P15077 [ICPC 2024 Chengdu R] Double 11

With the Double 11 Shopping Festival approaching, a store is managing its best-selling products for the event. There are $n$ types of best-selling products, and the daily sales volume for each type is $s_i$. Products need to be replenished multiple times to meet sales demand, and due to limited warehouse space, the total inventory must not exceed the storage capacity. If only one type of product is replenished at a time, the workload becomes too high. To optimize replenishment, the store decides to divide the product types into $m$ groups, assigning a replenishment parameter to each group. For group $j$, the replenishment parameter $k_j$ is a positive real number, which means for each product type $i$ in this group, a volume of $k_j \cdot s_i$ will be prepared for each replenishment, and it will be replenished $\frac{1}{k_j}$ times per day on average. Note that $k_j$ can be either greater than, less than or equal to $1$. Let $c_i$ be the group index of product type $i$. The maximum inventory in the warehouse can be represented by $\sum_{i=1}^{n}{k_{c_i} \cdot s_i}$. Due to the warehouse capacity limitation, this value cannot exceed $1$. Your task is to find a scheme that divides the $n$ product types into $m$ groups and assigns a replenishment parameter to each group such that the total number of replenishments per day is minimized while satisfying the warehouse capacity limitation, i.e., minimize $\sum_{i=1}^n{\frac{1}{k_{c_i}}}$, subject to $\sum_{i=1}^{n}{k_{c_i} \cdot s_i} \le 1$. For convenience, you should output the square root of the minimal answer, i.e., $\sqrt{\sum_{i=1}^n{\frac{1}{k_{c_i}}}}$. Note that you can assign the same replenishment parameters to different groups.

The first line contains two integers $n$ and $m$ ($1 \le m \le n \le 2 \cdot 10^5$), indicating the number of product types and the number of groups. The second line contains $n$ integers $s_i$ ($1\le s_i \le 10^5$), indicating the sales volume of product type $i$.

Output one real number, indicating the answer.
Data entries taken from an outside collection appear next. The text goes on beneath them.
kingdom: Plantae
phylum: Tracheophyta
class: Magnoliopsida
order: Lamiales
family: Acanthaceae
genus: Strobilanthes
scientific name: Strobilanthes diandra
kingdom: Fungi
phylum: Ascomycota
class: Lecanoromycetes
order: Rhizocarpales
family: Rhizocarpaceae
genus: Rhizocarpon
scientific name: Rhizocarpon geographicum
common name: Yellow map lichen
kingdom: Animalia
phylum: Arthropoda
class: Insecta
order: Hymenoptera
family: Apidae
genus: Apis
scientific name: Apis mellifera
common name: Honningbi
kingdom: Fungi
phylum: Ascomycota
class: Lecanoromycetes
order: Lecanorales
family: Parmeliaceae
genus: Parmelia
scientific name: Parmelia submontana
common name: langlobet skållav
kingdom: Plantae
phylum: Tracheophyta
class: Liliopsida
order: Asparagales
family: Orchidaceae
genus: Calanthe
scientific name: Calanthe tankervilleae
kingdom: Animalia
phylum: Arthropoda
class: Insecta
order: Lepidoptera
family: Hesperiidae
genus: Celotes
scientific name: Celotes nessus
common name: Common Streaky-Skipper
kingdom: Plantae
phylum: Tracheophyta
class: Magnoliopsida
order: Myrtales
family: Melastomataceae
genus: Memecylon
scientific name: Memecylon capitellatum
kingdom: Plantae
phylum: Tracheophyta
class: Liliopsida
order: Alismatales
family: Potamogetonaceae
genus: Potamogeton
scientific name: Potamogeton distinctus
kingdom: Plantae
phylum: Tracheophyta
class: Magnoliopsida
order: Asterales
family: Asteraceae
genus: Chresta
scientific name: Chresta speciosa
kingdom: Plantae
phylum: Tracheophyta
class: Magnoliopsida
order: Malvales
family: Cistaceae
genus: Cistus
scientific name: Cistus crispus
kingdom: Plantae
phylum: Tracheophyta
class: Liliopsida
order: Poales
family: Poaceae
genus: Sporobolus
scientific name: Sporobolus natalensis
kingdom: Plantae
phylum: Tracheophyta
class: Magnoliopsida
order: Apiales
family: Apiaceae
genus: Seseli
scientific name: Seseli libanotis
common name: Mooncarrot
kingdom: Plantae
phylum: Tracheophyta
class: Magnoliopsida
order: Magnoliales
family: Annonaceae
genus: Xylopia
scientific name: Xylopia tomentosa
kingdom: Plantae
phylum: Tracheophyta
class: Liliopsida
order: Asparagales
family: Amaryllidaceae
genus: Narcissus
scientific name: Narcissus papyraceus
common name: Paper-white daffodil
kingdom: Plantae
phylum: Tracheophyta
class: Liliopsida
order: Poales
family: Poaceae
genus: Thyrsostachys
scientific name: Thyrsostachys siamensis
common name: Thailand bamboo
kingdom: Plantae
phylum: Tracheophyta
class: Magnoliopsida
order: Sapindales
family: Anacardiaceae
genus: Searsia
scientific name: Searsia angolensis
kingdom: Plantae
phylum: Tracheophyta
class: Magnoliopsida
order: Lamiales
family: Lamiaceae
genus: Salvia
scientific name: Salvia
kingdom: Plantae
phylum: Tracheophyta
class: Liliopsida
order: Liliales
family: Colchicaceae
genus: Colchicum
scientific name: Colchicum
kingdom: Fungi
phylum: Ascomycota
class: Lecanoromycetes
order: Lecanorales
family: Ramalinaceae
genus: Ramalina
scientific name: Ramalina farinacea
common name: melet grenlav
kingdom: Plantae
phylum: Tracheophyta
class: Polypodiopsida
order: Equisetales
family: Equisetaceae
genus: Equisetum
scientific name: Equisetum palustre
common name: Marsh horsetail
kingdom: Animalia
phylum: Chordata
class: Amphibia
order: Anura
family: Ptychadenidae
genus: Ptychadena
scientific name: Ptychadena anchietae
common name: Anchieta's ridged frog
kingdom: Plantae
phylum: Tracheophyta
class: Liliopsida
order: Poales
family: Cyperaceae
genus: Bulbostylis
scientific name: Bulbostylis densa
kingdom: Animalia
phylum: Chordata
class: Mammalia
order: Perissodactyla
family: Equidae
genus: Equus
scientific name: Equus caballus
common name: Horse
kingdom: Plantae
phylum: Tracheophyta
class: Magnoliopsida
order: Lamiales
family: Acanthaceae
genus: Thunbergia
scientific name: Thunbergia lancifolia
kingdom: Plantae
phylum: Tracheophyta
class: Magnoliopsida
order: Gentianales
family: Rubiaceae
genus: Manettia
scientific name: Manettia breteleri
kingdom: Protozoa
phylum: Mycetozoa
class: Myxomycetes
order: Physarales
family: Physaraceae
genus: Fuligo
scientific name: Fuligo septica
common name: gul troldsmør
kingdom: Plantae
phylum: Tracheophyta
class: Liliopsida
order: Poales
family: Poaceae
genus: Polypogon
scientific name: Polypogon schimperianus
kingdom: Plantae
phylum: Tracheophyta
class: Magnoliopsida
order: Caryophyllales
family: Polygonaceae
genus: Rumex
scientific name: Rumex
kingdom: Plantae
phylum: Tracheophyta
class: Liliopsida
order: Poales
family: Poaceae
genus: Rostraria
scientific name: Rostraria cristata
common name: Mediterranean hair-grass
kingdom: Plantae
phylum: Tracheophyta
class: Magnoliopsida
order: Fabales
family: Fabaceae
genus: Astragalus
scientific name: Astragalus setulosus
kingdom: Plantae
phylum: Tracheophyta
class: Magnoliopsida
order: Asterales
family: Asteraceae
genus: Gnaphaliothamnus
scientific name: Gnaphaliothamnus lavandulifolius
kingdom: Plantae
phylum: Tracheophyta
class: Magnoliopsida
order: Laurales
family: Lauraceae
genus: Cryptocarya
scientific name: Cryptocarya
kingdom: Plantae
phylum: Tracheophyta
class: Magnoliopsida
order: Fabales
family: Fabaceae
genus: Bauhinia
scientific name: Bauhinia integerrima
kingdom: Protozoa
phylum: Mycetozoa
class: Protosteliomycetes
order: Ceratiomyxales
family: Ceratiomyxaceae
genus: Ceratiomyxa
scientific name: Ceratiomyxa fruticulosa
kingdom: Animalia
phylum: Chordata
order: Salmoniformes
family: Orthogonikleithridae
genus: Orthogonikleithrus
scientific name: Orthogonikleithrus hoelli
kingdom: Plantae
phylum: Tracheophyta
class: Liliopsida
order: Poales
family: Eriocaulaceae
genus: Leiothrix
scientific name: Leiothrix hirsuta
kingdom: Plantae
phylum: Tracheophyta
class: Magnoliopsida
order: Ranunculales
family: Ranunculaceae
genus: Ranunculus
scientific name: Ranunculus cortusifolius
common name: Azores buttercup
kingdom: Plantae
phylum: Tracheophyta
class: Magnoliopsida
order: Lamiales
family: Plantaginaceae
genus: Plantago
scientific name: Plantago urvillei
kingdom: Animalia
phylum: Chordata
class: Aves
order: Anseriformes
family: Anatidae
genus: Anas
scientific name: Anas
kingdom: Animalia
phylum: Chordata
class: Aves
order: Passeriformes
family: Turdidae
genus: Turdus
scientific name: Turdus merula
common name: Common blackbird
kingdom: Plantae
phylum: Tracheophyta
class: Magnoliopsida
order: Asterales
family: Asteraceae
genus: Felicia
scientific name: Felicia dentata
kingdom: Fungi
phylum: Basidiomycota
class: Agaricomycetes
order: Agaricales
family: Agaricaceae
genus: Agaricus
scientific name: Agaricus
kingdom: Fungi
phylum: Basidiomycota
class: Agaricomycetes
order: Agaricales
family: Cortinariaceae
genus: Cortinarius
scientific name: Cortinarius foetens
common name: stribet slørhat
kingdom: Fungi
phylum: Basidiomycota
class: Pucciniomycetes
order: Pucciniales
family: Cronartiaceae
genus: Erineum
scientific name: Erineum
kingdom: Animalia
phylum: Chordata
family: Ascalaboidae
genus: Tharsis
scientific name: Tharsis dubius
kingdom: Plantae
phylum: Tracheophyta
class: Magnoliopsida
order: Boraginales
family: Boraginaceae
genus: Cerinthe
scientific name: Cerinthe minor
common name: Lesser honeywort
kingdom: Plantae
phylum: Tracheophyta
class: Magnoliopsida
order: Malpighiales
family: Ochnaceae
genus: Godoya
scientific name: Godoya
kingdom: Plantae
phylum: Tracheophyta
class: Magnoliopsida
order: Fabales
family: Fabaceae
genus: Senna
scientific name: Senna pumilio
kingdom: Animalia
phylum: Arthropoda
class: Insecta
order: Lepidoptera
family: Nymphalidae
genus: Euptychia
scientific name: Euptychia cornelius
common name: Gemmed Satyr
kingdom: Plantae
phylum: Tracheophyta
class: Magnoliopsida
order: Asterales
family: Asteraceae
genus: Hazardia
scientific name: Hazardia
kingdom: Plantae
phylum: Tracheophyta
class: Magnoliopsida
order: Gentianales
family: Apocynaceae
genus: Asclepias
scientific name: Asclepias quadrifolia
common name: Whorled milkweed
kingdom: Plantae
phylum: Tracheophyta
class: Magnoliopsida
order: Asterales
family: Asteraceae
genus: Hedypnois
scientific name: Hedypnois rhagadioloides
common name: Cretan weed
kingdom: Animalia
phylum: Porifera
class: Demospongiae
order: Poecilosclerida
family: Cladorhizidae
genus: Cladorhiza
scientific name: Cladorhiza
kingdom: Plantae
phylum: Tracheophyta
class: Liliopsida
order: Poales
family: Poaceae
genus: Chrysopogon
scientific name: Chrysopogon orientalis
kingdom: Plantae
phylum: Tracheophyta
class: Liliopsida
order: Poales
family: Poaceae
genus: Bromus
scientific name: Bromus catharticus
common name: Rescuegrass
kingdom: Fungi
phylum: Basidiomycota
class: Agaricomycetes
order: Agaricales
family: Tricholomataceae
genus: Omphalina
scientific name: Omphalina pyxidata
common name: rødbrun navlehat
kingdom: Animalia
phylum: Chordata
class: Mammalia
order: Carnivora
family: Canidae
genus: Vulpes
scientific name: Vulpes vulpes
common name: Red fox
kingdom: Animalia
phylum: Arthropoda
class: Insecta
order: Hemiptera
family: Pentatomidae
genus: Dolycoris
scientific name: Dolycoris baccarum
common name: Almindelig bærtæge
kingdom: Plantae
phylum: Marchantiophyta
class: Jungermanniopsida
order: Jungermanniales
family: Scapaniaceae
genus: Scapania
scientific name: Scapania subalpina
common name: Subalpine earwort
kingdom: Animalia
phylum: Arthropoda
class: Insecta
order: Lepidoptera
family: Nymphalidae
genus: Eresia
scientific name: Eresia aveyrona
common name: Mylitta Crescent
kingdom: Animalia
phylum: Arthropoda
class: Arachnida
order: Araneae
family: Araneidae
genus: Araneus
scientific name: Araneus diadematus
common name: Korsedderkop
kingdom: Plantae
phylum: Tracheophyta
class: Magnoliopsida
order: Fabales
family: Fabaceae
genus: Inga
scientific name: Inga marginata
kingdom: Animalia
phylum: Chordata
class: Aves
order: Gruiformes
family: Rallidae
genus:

Your output will be considered correct if the relative or absolute error does not exceed $10^{-9}$.

For the first example, let $k_1=\frac{1}{3+\sqrt{21}}, k_2=\frac{1}{7+\sqrt{21}}$, and $c_1=c_2=1,c_3=c_4=2$. We will get the maximum inventory as $(1+2)k_1 + (3+4)k_2 = 1$, and the total number of replenishments is $\frac{2}{k_1}+\frac{2}{k_2}=20+4\sqrt{21}$. Therefore, the answer is $\sqrt{20+4\sqrt{21}} \approx 6.1911471295571$, which is the minimum.